DATA FOR ANALYSIS:
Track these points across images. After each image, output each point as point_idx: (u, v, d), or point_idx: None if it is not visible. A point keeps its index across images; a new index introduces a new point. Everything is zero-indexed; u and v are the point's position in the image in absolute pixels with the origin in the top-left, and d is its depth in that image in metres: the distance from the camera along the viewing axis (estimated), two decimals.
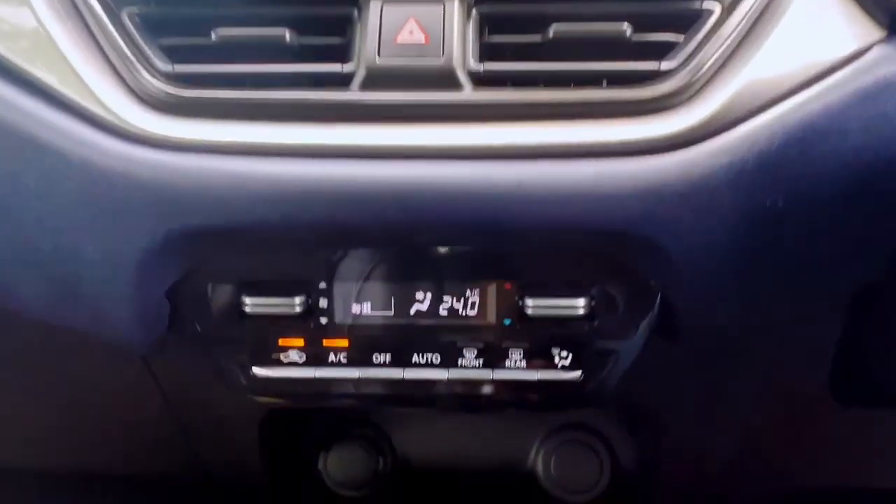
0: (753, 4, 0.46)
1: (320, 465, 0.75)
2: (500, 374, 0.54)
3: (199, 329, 0.55)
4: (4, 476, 1.13)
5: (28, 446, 0.88)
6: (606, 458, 0.72)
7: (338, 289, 0.53)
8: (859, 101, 0.45)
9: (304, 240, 0.52)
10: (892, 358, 0.57)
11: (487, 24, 0.48)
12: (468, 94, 0.45)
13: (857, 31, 0.46)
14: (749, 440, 0.73)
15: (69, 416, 0.81)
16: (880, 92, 0.44)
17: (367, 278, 0.54)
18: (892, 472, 0.82)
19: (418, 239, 0.51)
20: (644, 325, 0.53)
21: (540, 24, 0.46)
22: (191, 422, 0.72)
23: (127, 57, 0.46)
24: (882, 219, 0.49)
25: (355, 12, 0.46)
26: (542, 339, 0.53)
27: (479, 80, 0.46)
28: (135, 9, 0.47)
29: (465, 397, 0.56)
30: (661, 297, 0.52)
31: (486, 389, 0.55)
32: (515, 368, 0.54)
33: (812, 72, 0.45)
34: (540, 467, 0.73)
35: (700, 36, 0.45)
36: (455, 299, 0.53)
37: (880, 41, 0.45)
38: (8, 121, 0.47)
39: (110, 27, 0.47)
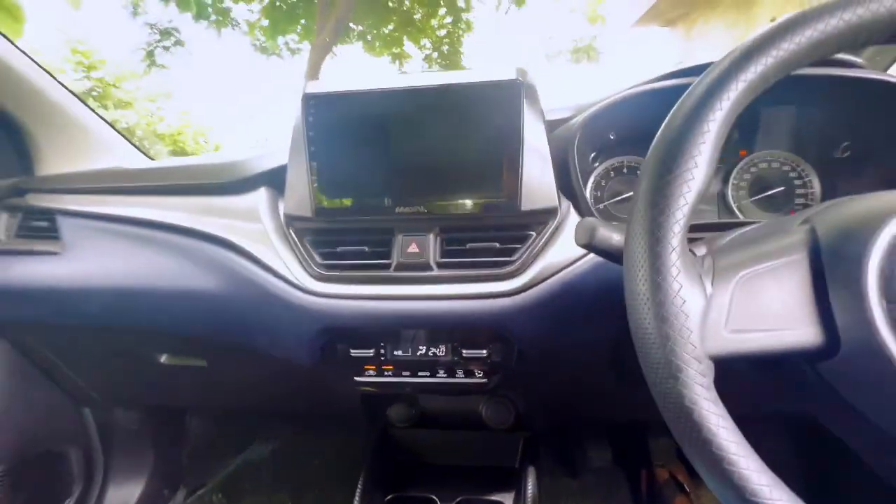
0: (547, 234, 0.70)
1: (387, 412, 0.97)
2: (453, 380, 0.76)
3: (332, 361, 0.77)
4: (231, 414, 1.47)
5: (248, 399, 1.16)
6: (512, 407, 0.93)
7: (387, 345, 0.76)
8: (592, 269, 0.66)
9: (373, 328, 0.76)
10: (631, 365, 0.68)
11: (445, 244, 0.71)
12: (436, 272, 0.70)
13: None
14: (569, 398, 0.95)
15: (271, 387, 1.07)
16: (603, 264, 0.65)
17: (398, 341, 0.76)
18: (636, 413, 0.97)
19: (418, 327, 0.75)
20: (512, 358, 0.74)
21: (463, 243, 0.72)
22: (328, 394, 0.95)
23: (304, 256, 0.73)
24: (606, 312, 0.65)
25: (392, 239, 0.73)
26: (469, 366, 0.74)
27: (440, 266, 0.70)
28: (308, 237, 0.75)
29: (440, 389, 0.77)
30: (517, 348, 0.73)
31: (448, 387, 0.77)
32: (459, 378, 0.76)
33: (571, 259, 0.67)
34: (483, 412, 0.95)
35: (527, 245, 0.69)
36: (435, 349, 0.76)
37: None
38: (251, 279, 0.74)
39: (298, 244, 0.74)
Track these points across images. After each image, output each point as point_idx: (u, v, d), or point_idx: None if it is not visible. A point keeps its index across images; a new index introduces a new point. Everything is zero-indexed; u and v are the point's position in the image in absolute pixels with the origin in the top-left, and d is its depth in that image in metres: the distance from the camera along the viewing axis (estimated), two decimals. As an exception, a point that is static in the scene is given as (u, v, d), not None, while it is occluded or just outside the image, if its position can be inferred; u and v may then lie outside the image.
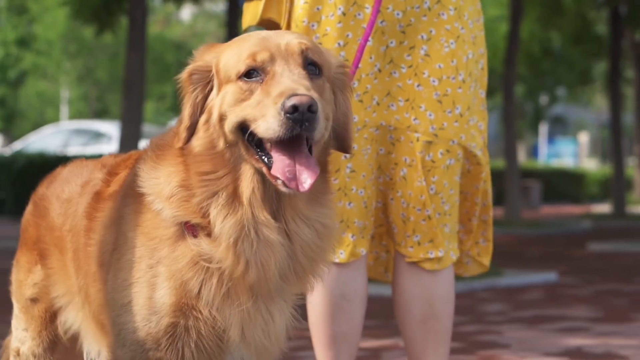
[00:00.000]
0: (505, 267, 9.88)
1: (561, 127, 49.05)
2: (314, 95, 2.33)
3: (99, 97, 41.35)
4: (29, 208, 3.07)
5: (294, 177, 2.35)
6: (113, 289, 2.58)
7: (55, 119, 41.38)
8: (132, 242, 2.55)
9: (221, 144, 2.45)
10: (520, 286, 8.94)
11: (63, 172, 3.05)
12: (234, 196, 2.44)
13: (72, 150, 20.91)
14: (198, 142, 2.47)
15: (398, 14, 3.36)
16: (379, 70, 3.38)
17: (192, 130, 2.49)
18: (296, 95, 2.30)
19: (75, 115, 41.01)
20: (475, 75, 3.49)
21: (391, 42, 3.38)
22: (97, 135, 22.38)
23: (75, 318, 2.90)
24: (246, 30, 3.60)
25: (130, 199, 2.60)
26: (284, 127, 2.30)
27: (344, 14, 3.35)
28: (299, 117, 2.29)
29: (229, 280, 2.47)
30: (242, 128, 2.41)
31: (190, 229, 2.49)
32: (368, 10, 3.35)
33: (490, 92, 28.75)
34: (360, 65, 3.34)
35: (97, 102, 41.67)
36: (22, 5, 35.89)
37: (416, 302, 3.50)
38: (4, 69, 41.34)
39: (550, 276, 9.46)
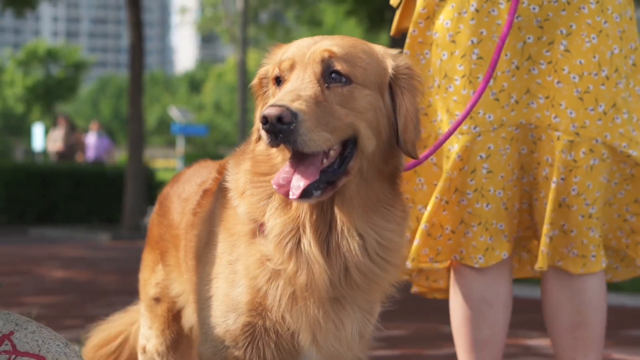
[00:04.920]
0: None
1: None
2: (294, 106, 2.28)
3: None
4: (155, 207, 3.21)
5: (286, 184, 2.34)
6: (199, 282, 2.66)
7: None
8: (217, 237, 2.62)
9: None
10: None
11: (187, 172, 3.17)
12: (287, 200, 2.45)
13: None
14: (261, 142, 2.52)
15: (534, 9, 3.24)
16: (517, 68, 3.27)
17: None
18: (270, 106, 2.28)
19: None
20: (624, 71, 3.30)
21: (528, 38, 3.26)
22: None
23: (192, 316, 2.95)
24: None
25: (220, 193, 2.68)
26: (266, 137, 2.31)
27: (477, 10, 3.27)
28: (270, 128, 2.27)
29: (294, 283, 2.48)
30: None
31: (262, 227, 2.52)
32: (502, 6, 3.25)
33: None
34: (495, 63, 3.25)
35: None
36: (317, 17, 37.20)
37: (564, 309, 3.37)
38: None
39: None
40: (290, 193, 2.34)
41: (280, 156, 2.48)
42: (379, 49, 2.55)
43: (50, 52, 58.40)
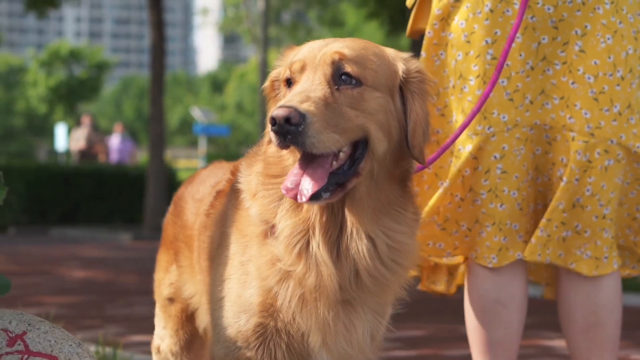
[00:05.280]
0: None
1: None
2: (302, 107, 2.28)
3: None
4: (170, 208, 3.22)
5: (295, 187, 2.34)
6: (212, 283, 2.66)
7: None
8: (229, 238, 2.63)
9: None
10: None
11: (202, 173, 3.17)
12: (297, 202, 2.44)
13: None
14: (272, 144, 2.51)
15: (549, 9, 3.23)
16: (532, 68, 3.27)
17: None
18: (278, 107, 2.27)
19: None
20: (638, 71, 3.28)
21: (543, 39, 3.25)
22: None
23: (205, 317, 2.94)
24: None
25: (233, 194, 2.69)
26: (275, 138, 2.31)
27: (491, 10, 3.27)
28: (279, 129, 2.26)
29: (304, 284, 2.48)
30: None
31: (273, 229, 2.52)
32: (517, 6, 3.25)
33: None
34: (509, 63, 3.25)
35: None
36: (338, 18, 37.20)
37: (578, 310, 3.36)
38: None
39: None
40: (298, 196, 2.34)
41: (291, 158, 2.48)
42: (390, 52, 2.54)
43: (73, 53, 58.59)
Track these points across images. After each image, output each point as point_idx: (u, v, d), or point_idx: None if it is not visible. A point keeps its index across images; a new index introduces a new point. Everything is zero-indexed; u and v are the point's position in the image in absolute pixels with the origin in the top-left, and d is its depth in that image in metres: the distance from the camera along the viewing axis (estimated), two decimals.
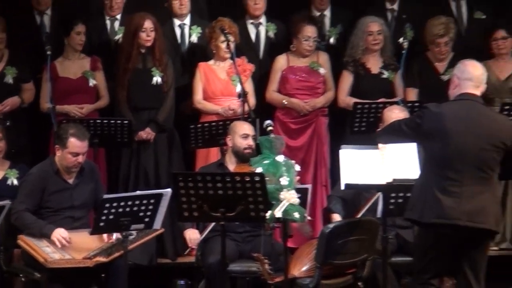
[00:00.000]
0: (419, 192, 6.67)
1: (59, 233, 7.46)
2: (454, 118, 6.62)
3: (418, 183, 6.77)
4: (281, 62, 9.23)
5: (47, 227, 7.53)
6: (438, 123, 6.63)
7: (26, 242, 7.49)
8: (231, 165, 7.89)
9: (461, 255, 6.67)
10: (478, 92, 6.70)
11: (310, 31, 9.11)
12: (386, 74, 9.16)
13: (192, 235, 7.69)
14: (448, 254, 6.67)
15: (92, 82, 9.04)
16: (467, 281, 6.69)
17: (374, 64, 9.19)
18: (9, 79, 8.89)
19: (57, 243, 7.42)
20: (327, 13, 9.63)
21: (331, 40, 9.60)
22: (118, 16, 9.38)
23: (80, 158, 7.67)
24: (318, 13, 9.58)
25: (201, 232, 7.99)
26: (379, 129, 7.30)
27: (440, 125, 6.61)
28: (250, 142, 7.67)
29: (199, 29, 9.40)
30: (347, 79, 9.22)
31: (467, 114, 6.63)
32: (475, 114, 6.63)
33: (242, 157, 7.65)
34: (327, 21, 9.64)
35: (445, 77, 9.05)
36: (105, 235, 7.58)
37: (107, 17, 9.42)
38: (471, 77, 6.69)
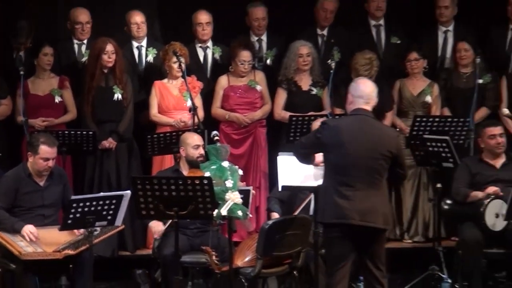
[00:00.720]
0: (322, 196, 6.70)
1: (28, 229, 7.45)
2: (349, 131, 6.65)
3: (321, 188, 6.77)
4: (222, 82, 9.22)
5: (18, 223, 7.49)
6: (335, 136, 6.65)
7: (2, 237, 7.45)
8: (185, 170, 7.88)
9: (361, 251, 6.68)
10: (369, 107, 6.74)
11: (245, 55, 9.08)
12: (315, 91, 9.19)
13: (157, 227, 7.68)
14: (350, 250, 6.64)
15: (57, 99, 8.94)
16: (371, 272, 6.71)
17: (304, 82, 9.18)
18: None
19: (27, 237, 7.40)
20: (264, 38, 9.60)
21: (268, 61, 9.57)
22: (85, 41, 9.28)
23: (50, 163, 7.65)
24: (256, 38, 9.56)
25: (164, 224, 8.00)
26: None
27: (336, 138, 6.64)
28: (201, 151, 7.69)
29: (154, 51, 9.35)
30: (282, 95, 9.23)
31: (360, 127, 6.67)
32: (367, 127, 6.68)
33: (195, 164, 7.60)
34: (264, 45, 9.61)
35: None
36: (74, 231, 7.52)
37: (75, 41, 9.30)
38: (363, 94, 6.73)
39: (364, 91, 6.76)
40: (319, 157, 6.90)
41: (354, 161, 6.57)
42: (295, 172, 7.18)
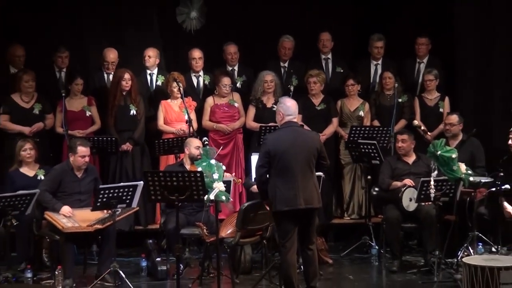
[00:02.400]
0: (271, 192, 6.65)
1: (65, 210, 7.55)
2: (287, 139, 6.66)
3: (270, 186, 6.67)
4: (209, 101, 9.15)
5: (58, 204, 7.56)
6: (278, 145, 6.64)
7: (50, 215, 7.56)
8: (188, 165, 7.93)
9: (302, 225, 6.72)
10: (295, 119, 6.81)
11: (226, 81, 9.05)
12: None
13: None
14: (294, 227, 6.68)
15: (88, 113, 8.90)
16: (308, 237, 6.75)
17: (269, 101, 9.09)
18: (36, 111, 8.74)
19: (64, 215, 7.52)
20: (236, 68, 9.46)
21: (238, 85, 9.40)
22: (113, 72, 9.13)
23: (86, 159, 7.73)
24: (230, 68, 9.43)
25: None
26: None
27: (277, 146, 6.63)
28: (200, 151, 7.51)
29: (162, 77, 9.23)
30: (252, 111, 9.18)
31: (294, 136, 6.70)
32: (298, 135, 6.74)
33: (196, 160, 7.44)
34: (235, 73, 9.46)
35: (318, 108, 9.12)
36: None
37: (104, 72, 9.22)
38: (290, 112, 6.77)
39: (291, 109, 6.79)
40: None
41: (295, 160, 6.62)
42: None
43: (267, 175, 6.69)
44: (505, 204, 7.94)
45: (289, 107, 6.81)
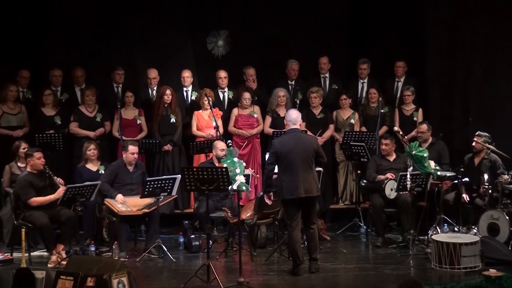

WORK INSTRUCTION:
Would you please copy, word for word, everything above from the line containing "13: (857, 31, 0.46)" down to the line containing "38: (8, 121, 0.47)", those two lines included?

WORKED SOLUTION:
13: (857, 31, 0.46)
14: (749, 440, 0.73)
15: (69, 416, 0.81)
16: (880, 92, 0.44)
17: (367, 278, 0.54)
18: (892, 472, 0.82)
19: (418, 239, 0.51)
20: (644, 325, 0.53)
21: (540, 24, 0.46)
22: (191, 422, 0.72)
23: (127, 57, 0.46)
24: (882, 219, 0.49)
25: (355, 12, 0.46)
26: (542, 339, 0.53)
27: (479, 80, 0.46)
28: (135, 9, 0.47)
29: (465, 397, 0.56)
30: (661, 297, 0.52)
31: (486, 389, 0.55)
32: (515, 368, 0.54)
33: (812, 72, 0.45)
34: (540, 467, 0.73)
35: (700, 36, 0.45)
36: (455, 299, 0.53)
37: (880, 41, 0.45)
38: (8, 121, 0.47)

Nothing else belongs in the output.